● **Exercise aim**
Nothing but the pictures is dropped; write out all the remaining data below exactly.
══ Provided entries
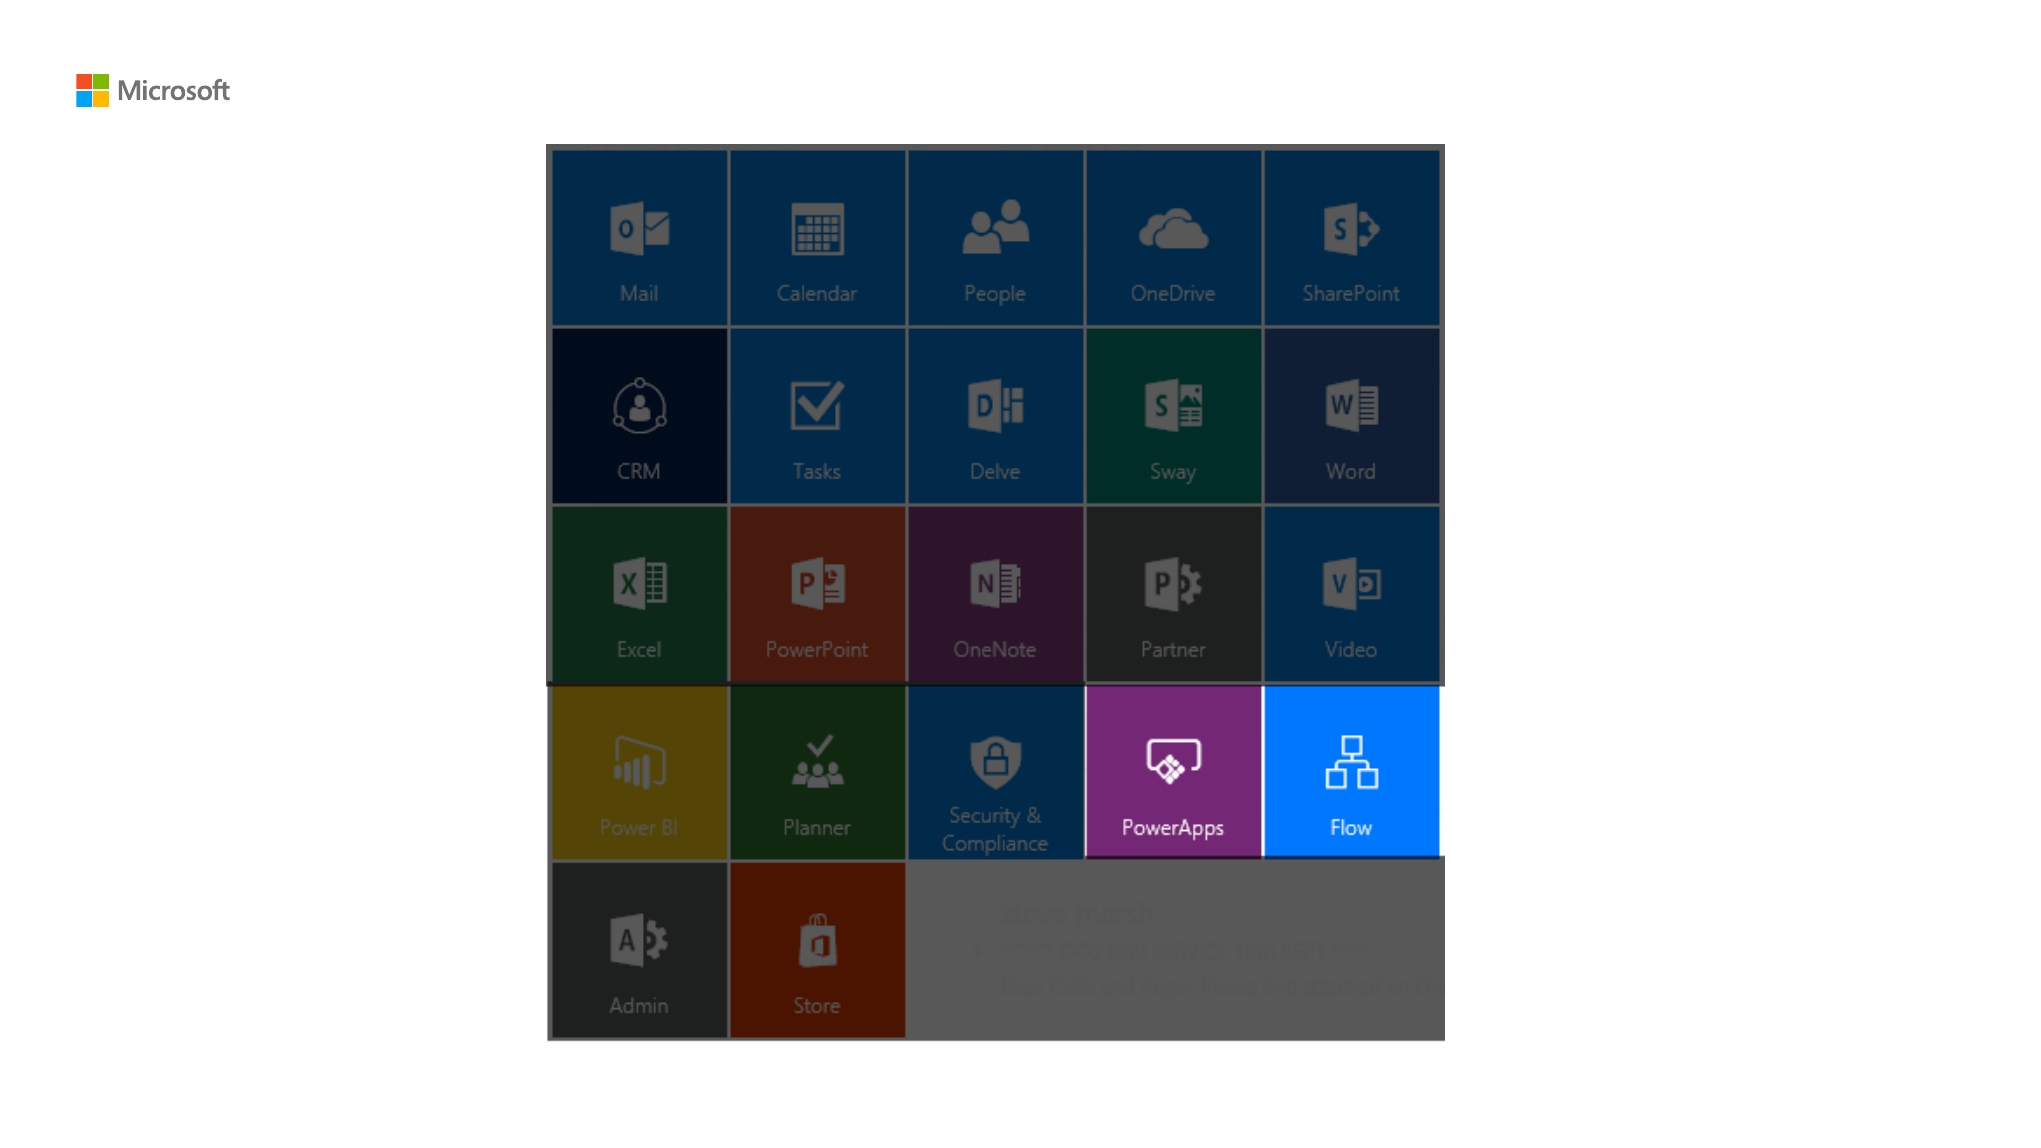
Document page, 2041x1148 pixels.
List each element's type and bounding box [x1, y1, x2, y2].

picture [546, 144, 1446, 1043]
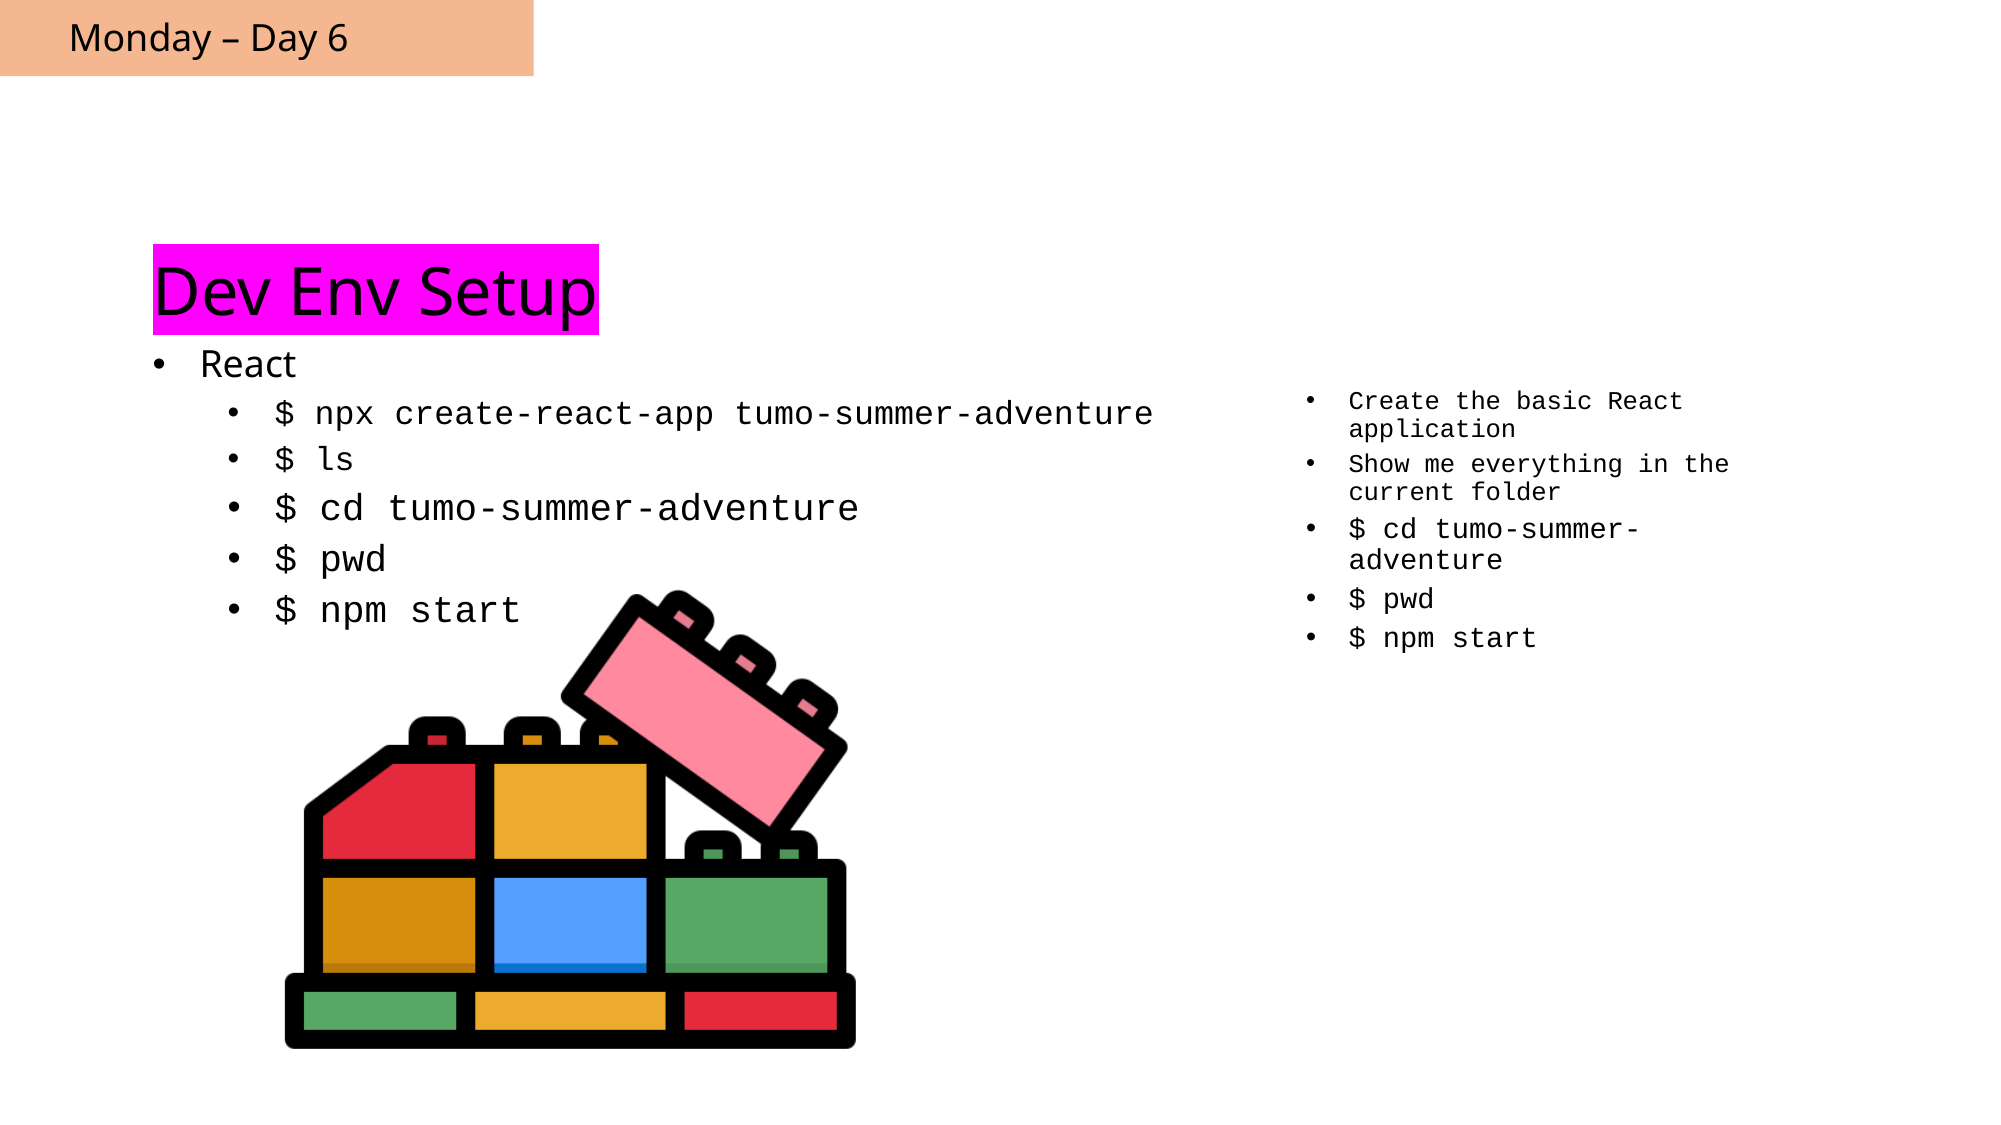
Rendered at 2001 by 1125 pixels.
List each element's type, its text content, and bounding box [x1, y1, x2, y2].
════
● **Your solution**
Document page, 2041x1148 pixels.
List each element's type and bounding box [x1, y1, x2, y2].

picture [546, 144, 1446, 1043]
Rendered at 2001 by 1125 pixels.
List each element's type, its text content, and bounding box [x1, y1, x2, y2].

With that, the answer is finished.